# Best Spot for Flounder in Galveston?



## Slim Shad-E (Sep 28, 2004)

What's a good spot for flounder in Galveston? I have no boat so I'm a bit limited to car access. Also, what time do you think is best? Seawolf park used to be good..San Luis pass? Thanks!


----------



## fastpitch (Oct 15, 2004)

*Flounder spot*

Rollover pass would be a great spot for someone without a boat. There are a lot of flounder along the grassy shorline of East Bay right now.


----------



## gunnut (Aug 3, 2004)

Anderson ways/ Sportsman Rd, is good for flounder and reds. Just hit it b/f the water gets to cold.


----------



## Tail Chaser (May 24, 2004)

I used to fish the state park a lot in college. Used to pick up some nice flounder in that channel running out of Pirates Cove on your right (east).


----------



## Slim Shad-E (Sep 28, 2004)

Sweet, thanks. I love fishing Pirates so maybe I'll head out over there. 
Where is Anderson ways?


----------



## Gutter (May 21, 2004)

*Try SeaWolf Park...it shouldn't be too crowded.*

Get there late, there's plenty of parking.

Just kidding of course.

There is always a crazy crowd out there, but you can fill up the back of a pickup truck with flatties on the right tide.


----------



## "Spanish Fly" (Jun 14, 2004)

no a good question to ask before the tournament


----------



## fishinguy (Aug 5, 2004)

The place where I have caught more flounder than anywhere else is in Galveston was in the water.

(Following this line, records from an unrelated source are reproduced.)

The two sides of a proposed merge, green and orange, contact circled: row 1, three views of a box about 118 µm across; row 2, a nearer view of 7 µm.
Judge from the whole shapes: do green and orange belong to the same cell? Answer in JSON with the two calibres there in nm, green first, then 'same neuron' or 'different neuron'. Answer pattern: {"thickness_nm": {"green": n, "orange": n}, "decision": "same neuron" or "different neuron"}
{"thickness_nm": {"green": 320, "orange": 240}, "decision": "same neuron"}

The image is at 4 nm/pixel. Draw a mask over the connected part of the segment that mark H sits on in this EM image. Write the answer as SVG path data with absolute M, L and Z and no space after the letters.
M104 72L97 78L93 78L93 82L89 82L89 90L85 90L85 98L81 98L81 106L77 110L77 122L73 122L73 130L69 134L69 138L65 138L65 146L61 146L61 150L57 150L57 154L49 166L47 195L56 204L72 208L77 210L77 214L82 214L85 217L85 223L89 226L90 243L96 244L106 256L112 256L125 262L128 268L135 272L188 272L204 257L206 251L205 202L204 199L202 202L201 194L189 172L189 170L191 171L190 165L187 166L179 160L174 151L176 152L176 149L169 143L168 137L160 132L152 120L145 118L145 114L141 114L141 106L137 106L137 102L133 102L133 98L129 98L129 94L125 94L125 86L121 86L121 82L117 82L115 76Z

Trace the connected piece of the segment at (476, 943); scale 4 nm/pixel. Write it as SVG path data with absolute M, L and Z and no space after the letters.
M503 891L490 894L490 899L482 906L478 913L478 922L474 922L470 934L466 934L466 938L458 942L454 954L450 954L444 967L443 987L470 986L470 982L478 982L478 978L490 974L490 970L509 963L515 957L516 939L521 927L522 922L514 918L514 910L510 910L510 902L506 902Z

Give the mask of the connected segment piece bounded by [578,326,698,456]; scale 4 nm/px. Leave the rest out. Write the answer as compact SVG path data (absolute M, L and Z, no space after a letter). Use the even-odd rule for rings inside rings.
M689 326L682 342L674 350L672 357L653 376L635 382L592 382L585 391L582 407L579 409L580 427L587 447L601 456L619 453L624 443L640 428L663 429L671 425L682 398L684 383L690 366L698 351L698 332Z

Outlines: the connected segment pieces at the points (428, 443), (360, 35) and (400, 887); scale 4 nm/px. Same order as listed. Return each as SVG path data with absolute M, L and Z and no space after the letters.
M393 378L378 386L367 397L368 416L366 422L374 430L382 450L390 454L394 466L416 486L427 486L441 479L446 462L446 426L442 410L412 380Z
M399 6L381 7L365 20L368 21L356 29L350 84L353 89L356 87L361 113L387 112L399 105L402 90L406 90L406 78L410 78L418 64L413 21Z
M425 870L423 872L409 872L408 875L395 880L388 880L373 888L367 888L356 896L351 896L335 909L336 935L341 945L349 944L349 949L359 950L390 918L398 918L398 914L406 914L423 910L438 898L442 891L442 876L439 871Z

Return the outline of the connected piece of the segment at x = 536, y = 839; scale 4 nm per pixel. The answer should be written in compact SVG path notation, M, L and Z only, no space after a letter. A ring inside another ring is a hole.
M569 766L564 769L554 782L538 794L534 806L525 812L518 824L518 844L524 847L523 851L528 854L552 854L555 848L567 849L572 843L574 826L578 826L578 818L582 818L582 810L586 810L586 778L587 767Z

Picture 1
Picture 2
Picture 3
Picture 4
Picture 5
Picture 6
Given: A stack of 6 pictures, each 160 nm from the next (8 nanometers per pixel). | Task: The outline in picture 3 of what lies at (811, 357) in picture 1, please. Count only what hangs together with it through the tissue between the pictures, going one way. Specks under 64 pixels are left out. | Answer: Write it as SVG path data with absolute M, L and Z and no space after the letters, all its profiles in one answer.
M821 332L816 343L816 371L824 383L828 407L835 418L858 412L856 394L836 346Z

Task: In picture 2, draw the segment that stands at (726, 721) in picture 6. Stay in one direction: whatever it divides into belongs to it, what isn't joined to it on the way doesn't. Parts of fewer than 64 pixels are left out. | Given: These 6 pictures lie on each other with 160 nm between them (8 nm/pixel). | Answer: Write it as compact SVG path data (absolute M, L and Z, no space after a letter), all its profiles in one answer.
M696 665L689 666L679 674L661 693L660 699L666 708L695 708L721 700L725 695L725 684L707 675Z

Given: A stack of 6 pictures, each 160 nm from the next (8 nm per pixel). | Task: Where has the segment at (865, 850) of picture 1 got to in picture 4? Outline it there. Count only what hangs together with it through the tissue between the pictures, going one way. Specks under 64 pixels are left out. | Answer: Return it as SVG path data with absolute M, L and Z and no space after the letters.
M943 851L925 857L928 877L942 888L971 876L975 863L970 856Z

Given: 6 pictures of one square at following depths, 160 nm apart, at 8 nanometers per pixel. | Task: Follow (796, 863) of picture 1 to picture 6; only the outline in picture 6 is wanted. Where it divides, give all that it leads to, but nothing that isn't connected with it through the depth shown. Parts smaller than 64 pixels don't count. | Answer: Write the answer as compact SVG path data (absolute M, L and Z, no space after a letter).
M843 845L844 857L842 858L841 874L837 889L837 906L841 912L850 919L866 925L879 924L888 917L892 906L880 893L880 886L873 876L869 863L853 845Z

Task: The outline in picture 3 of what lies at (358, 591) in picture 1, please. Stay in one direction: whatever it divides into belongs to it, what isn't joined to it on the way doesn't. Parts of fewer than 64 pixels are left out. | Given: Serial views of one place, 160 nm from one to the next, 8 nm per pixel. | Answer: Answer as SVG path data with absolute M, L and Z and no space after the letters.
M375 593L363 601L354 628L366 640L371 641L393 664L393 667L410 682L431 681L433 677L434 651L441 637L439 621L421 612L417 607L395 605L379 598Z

SLP area is good. Under the bridge.


----------



## Slim Shad-E (Sep 28, 2004)

LOL 
Really? I usually catch flatties in the air.

Sorry, didn't know there was a tourney coming up.


----------



## gunnut (Aug 3, 2004)

Anderson Ways Directions:

45s

exit 61st

right on 61st

right on Stewart Road (like you're going to Moody Gardens)

Stay on Stewart RD for several miles

Right on 8 mile road (first road to the right after the Welders Hood, and Hammer Mail boxes)

Left on Sportsman Rd dead ends into the water


----------



## Stealthy Fisher (Nov 5, 2004)

If SeaWolf park is too crouded try on the left side of the bridge as soon as you get on Pelican Island. It has a good sand bottom and there might be some good Flounder Stadging or resting in that area. It is close to deep water, there should be an incoming tide in the morning. I will be out in that area in my boat looking for some flounder after I try for some Spec's and Red's in the morning. Good luck


----------



## Slim Shad-E (Sep 28, 2004)

Sweeet, thanks all!


----------



## Da Rook (Oct 19, 2004)

stealthy fisher, i know what spot you're talking about and i've seen a few waders around there, but how da heck you get your car over there? make a left turn at the light right in front of the bridge? I heard the water there might be somewhat polluted?


----------



## Slim Shad-E (Sep 28, 2004)

Seawolf was packed. I think there were 20 ppl fishing a pocket about 20 yds in diameter near the pier. Needless to say it sucked. Went on the channel side and caught a few keeper flounders. Still, it was disappointing especially with the perfect weather


----------



## galbayfisher (May 28, 2004)

you must have been the one I saw catch THE two flounder. Rest of us were sucking major wind.


----------



## Slim Shad-E (Sep 28, 2004)

LOL 
I was the one fishing with the teenage mutant ninja turtle (the short guy with tight green waders). 
Yep it sucked out there!


----------



## lemon (Jun 22, 2004)

Slim Shad-E said:


> LOL
> I was the one fishing with the teenage mutant ninja turtle (the short guy with tight green waders).
> Yep it sucked out there!


hahah....fishing for flatties and females huh?? lol


----------



## Slim Shad-E (Sep 28, 2004)

lemon said:


> hahah....fishing for flatties and females huh?? lol


LOL HAHHAAHAHA
Of course!! That's why we stop by Heartbreakers and the Ocean Cabaret prior to hitting Seawolf!


----------